(Source listing)
BEGIN
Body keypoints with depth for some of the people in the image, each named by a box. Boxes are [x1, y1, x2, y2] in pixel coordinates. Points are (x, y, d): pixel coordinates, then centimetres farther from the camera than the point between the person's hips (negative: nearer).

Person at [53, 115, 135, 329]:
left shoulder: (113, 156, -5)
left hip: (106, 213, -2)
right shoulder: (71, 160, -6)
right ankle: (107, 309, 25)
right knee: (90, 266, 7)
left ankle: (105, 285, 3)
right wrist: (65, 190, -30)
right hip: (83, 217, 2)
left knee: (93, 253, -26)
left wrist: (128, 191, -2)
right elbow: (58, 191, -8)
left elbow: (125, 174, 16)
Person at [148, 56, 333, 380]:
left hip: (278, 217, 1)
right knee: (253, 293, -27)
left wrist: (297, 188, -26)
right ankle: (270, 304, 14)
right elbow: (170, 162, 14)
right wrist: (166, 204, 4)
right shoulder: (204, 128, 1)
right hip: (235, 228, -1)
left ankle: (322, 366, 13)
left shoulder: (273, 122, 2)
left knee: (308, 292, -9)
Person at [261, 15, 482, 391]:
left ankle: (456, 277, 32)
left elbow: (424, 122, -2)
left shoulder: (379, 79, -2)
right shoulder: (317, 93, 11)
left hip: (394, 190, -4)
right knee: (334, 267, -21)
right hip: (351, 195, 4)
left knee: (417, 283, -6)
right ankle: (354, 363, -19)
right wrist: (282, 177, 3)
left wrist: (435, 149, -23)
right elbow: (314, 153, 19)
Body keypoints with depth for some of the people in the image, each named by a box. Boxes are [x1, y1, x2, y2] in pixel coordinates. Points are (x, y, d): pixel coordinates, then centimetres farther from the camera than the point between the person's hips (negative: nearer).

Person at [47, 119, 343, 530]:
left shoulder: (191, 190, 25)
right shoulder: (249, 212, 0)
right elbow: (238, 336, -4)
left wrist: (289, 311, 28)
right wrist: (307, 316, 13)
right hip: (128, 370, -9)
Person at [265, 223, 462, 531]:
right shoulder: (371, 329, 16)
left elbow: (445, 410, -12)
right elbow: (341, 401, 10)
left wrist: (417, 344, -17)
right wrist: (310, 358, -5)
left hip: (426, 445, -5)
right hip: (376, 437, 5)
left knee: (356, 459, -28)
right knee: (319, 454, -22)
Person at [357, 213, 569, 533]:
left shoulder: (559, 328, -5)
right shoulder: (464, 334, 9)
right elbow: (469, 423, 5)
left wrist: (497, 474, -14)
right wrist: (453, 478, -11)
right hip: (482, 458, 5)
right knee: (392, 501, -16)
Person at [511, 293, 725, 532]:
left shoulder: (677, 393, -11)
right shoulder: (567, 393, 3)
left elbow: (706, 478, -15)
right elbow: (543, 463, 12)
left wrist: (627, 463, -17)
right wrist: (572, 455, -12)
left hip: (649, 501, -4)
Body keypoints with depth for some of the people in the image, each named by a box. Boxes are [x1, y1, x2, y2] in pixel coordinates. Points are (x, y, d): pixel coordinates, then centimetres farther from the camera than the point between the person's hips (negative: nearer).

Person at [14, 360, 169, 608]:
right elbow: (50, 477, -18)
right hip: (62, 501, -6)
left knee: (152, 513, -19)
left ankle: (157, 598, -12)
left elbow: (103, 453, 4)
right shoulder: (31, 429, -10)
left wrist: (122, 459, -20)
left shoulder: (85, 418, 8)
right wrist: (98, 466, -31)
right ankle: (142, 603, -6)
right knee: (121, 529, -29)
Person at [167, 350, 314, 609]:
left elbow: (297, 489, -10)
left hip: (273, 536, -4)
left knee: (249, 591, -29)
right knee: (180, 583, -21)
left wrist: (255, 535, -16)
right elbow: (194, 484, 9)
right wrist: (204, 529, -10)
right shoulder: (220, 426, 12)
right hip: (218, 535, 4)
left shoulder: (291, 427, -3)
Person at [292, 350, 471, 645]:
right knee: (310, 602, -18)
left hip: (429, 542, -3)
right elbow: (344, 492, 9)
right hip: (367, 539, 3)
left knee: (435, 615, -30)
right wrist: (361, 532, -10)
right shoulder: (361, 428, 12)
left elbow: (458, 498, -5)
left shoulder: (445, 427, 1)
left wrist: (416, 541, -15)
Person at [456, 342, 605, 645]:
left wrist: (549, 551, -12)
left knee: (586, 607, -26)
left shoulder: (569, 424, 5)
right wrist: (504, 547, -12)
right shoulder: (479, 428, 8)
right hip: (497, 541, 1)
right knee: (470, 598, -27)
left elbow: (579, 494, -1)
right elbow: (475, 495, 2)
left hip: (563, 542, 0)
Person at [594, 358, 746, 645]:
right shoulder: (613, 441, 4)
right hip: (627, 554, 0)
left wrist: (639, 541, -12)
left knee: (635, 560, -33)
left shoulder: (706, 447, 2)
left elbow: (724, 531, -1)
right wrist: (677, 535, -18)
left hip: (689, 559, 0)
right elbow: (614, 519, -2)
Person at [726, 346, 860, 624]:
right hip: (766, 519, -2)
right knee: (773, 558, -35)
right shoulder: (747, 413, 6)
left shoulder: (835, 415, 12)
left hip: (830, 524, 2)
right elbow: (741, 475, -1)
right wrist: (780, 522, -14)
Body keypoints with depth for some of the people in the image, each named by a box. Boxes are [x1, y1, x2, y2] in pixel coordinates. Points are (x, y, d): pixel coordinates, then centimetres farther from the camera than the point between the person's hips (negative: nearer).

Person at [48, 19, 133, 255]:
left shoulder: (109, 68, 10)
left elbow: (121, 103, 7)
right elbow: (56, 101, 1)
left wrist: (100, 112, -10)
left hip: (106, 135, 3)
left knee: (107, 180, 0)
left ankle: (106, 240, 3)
END
* Action item *
Can you reproduce the entire listing above, line for line, with every character left unchanged?

* Reply *
Body keypoints with depth for some of the people in the image, each named by a box. Boxes are [x1, y1, x2, y2] in pixel coordinates. Points are (x, y, d): pixel coordinates, then centimetres farther from the camera than the point between the person's hips (negative: nearer).

Person at [53, 115, 135, 329]:
left shoulder: (113, 156, -5)
left hip: (106, 213, -2)
right shoulder: (71, 160, -6)
right ankle: (107, 309, 25)
right knee: (90, 266, 7)
left ankle: (105, 285, 3)
right wrist: (65, 190, -30)
right hip: (83, 217, 2)
left knee: (93, 253, -26)
left wrist: (128, 191, -2)
right elbow: (58, 191, -8)
left elbow: (125, 174, 16)
Person at [148, 56, 333, 380]:
left hip: (278, 217, 1)
right knee: (253, 293, -27)
left wrist: (297, 188, -26)
right ankle: (270, 304, 14)
right elbow: (170, 162, 14)
right wrist: (166, 204, 4)
right shoulder: (204, 128, 1)
right hip: (235, 228, -1)
left ankle: (322, 366, 13)
left shoulder: (273, 122, 2)
left knee: (308, 292, -9)
Person at [261, 15, 482, 391]:
left ankle: (456, 277, 32)
left elbow: (424, 122, -2)
left shoulder: (379, 79, -2)
right shoulder: (317, 93, 11)
left hip: (394, 190, -4)
right knee: (334, 267, -21)
right hip: (351, 195, 4)
left knee: (417, 283, -6)
right ankle: (354, 363, -19)
right wrist: (282, 177, 3)
left wrist: (435, 149, -23)
right elbow: (314, 153, 19)
Body keypoints with depth for some of the people in the image, each named by a box. Boxes are [x1, y1, x2, y2] in pixel coordinates. Points are (x, y, d): pixel coordinates, then centimetres farther from the camera than the point between the person's hips (negative: nearer).

Person at [47, 119, 343, 530]:
left shoulder: (191, 190, 25)
right shoulder: (249, 212, 0)
right elbow: (238, 336, -4)
left wrist: (289, 311, 28)
right wrist: (307, 316, 13)
right hip: (128, 370, -9)
Person at [265, 223, 462, 531]:
right shoulder: (371, 329, 16)
left elbow: (445, 410, -12)
right elbow: (341, 401, 10)
left wrist: (417, 344, -17)
right wrist: (310, 358, -5)
left hip: (426, 445, -5)
right hip: (376, 437, 5)
left knee: (356, 459, -28)
right knee: (319, 454, -22)
Person at [357, 213, 569, 533]:
left shoulder: (559, 328, -5)
right shoulder: (464, 334, 9)
right elbow: (469, 423, 5)
left wrist: (497, 474, -14)
right wrist: (453, 478, -11)
right hip: (482, 458, 5)
right knee: (392, 501, -16)
Person at [511, 293, 725, 532]:
left shoulder: (677, 393, -11)
right shoulder: (567, 393, 3)
left elbow: (706, 478, -15)
right elbow: (543, 463, 12)
left wrist: (627, 463, -17)
right wrist: (572, 455, -12)
left hip: (649, 501, -4)
Body keypoints with depth for some of the people in the image, each named by a box. Boxes are [x1, y1, x2, y2] in pixel coordinates. Points are (x, y, d): pixel coordinates, then centimetres farther from the camera than the point between the person's hips (negative: nearer).

Person at [14, 360, 169, 608]:
right elbow: (50, 477, -18)
right hip: (62, 501, -6)
left knee: (152, 513, -19)
left ankle: (157, 598, -12)
left elbow: (103, 453, 4)
right shoulder: (31, 429, -10)
left wrist: (122, 459, -20)
left shoulder: (85, 418, 8)
right wrist: (98, 466, -31)
right ankle: (142, 603, -6)
right knee: (121, 529, -29)
Person at [167, 350, 314, 609]:
left elbow: (297, 489, -10)
left hip: (273, 536, -4)
left knee: (249, 591, -29)
right knee: (180, 583, -21)
left wrist: (255, 535, -16)
right elbow: (194, 484, 9)
right wrist: (204, 529, -10)
right shoulder: (220, 426, 12)
right hip: (218, 535, 4)
left shoulder: (291, 427, -3)
Person at [292, 350, 471, 645]:
right knee: (310, 602, -18)
left hip: (429, 542, -3)
right elbow: (344, 492, 9)
right hip: (367, 539, 3)
left knee: (435, 615, -30)
right wrist: (361, 532, -10)
right shoulder: (361, 428, 12)
left elbow: (458, 498, -5)
left shoulder: (445, 427, 1)
left wrist: (416, 541, -15)
Person at [456, 342, 605, 645]:
left wrist: (549, 551, -12)
left knee: (586, 607, -26)
left shoulder: (569, 424, 5)
right wrist: (504, 547, -12)
right shoulder: (479, 428, 8)
right hip: (497, 541, 1)
right knee: (470, 598, -27)
left elbow: (579, 494, -1)
right elbow: (475, 495, 2)
left hip: (563, 542, 0)
Person at [594, 358, 746, 645]:
right shoulder: (613, 441, 4)
right hip: (627, 554, 0)
left wrist: (639, 541, -12)
left knee: (635, 560, -33)
left shoulder: (706, 447, 2)
left elbow: (724, 531, -1)
right wrist: (677, 535, -18)
left hip: (689, 559, 0)
right elbow: (614, 519, -2)
Person at [726, 346, 860, 624]:
right hip: (766, 519, -2)
right knee: (773, 558, -35)
right shoulder: (747, 413, 6)
left shoulder: (835, 415, 12)
left hip: (830, 524, 2)
right elbow: (741, 475, -1)
right wrist: (780, 522, -14)
Body keypoints with depth for some of the people in the image, each named by a box. Boxes are [x1, y1, x2, y2] in pixel coordinates. Points are (x, y, d): pixel coordinates, then centimetres farther from the camera than the point between the person's hips (negative: nearer).

Person at [48, 19, 133, 255]:
left shoulder: (109, 68, 10)
left elbow: (121, 103, 7)
right elbow: (56, 101, 1)
left wrist: (100, 112, -10)
left hip: (106, 135, 3)
left knee: (107, 180, 0)
left ankle: (106, 240, 3)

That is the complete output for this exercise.